Restate the listing below word for word; no pictures belong in the copy.

**Entries provided**
┄┄┄┄┄┄┄┄┄┄┄┄┄┄┄┄┄┄┄┄
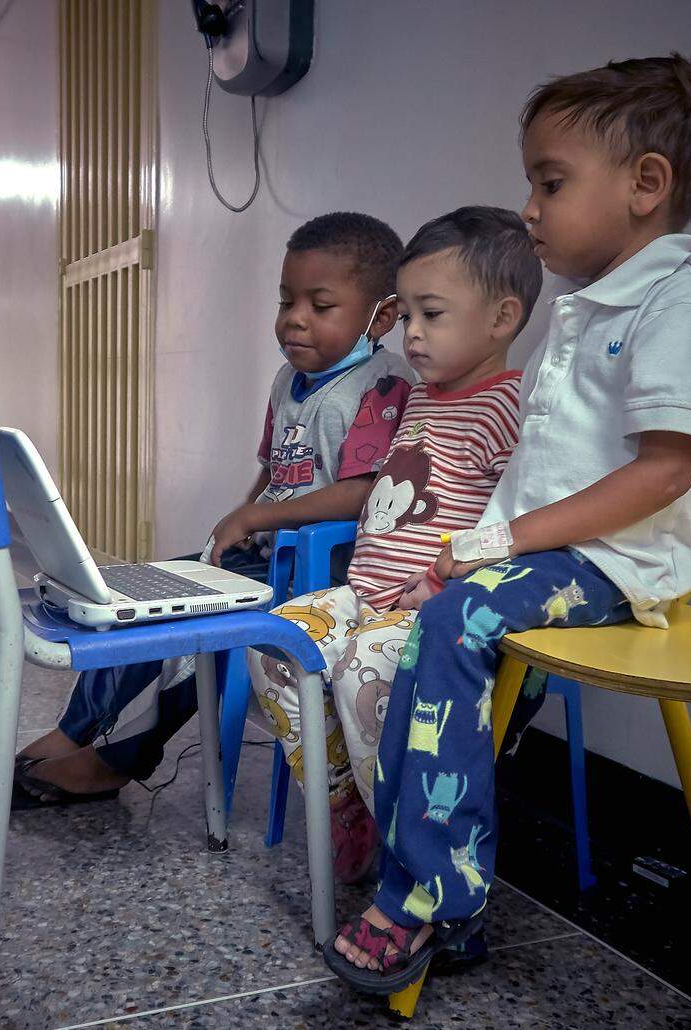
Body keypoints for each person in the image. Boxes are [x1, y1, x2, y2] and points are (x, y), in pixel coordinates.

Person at [327, 53, 691, 995]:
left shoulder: (681, 314)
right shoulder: (583, 312)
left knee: (446, 627)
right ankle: (446, 885)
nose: (529, 207)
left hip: (618, 564)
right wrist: (462, 549)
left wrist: (497, 547)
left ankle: (430, 894)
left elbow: (663, 472)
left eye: (550, 182)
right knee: (416, 629)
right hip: (551, 554)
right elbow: (530, 471)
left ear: (647, 186)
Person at [0, 212, 415, 807]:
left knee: (187, 634)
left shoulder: (383, 384)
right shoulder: (286, 380)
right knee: (137, 598)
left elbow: (365, 489)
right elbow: (276, 473)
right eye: (286, 300)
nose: (295, 318)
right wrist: (239, 524)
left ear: (382, 315)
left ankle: (118, 759)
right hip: (267, 554)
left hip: (325, 574)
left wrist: (254, 520)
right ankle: (77, 730)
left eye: (321, 306)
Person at [247, 207, 540, 885]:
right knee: (273, 643)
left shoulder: (509, 404)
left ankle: (411, 845)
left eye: (430, 315)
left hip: (432, 612)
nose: (410, 334)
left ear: (501, 319)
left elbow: (520, 523)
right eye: (405, 314)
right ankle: (346, 804)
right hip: (367, 593)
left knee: (359, 667)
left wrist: (449, 584)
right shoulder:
┄┄┄┄┄┄┄┄┄┄┄┄┄┄┄┄┄┄┄┄
**Written answer**
Body keypoints for each person in the image. Boxes are [x1, y1, x2, y2] and points are (x, y), in pixel coordinates.

Person at [327, 53, 691, 995]:
left shoulder: (681, 314)
right shoulder: (583, 312)
left knee: (446, 627)
right ankle: (446, 885)
nose: (529, 207)
left hip: (618, 564)
right wrist: (462, 549)
left wrist: (497, 547)
left ankle: (430, 894)
left elbow: (663, 472)
left eye: (550, 182)
right knee: (416, 629)
right hip: (551, 554)
right elbow: (530, 471)
left ear: (647, 186)
Person at [0, 212, 415, 807]:
left knee: (187, 634)
left shoulder: (383, 384)
right shoulder: (286, 380)
right knee: (137, 598)
left elbow: (365, 489)
right elbow: (276, 473)
right eye: (286, 300)
nose: (295, 318)
right wrist: (239, 524)
left ear: (382, 315)
left ankle: (118, 759)
right hip: (267, 554)
left hip: (325, 574)
left wrist: (254, 520)
right ankle: (77, 730)
left eye: (321, 306)
Person at [247, 207, 540, 885]:
right knee: (273, 643)
left shoulder: (509, 404)
left ankle: (411, 845)
left eye: (430, 315)
left hip: (432, 612)
nose: (410, 334)
left ear: (501, 319)
left elbow: (520, 523)
right eye: (405, 314)
right ankle: (346, 804)
right hip: (367, 593)
left knee: (359, 667)
left wrist: (449, 584)
right shoulder:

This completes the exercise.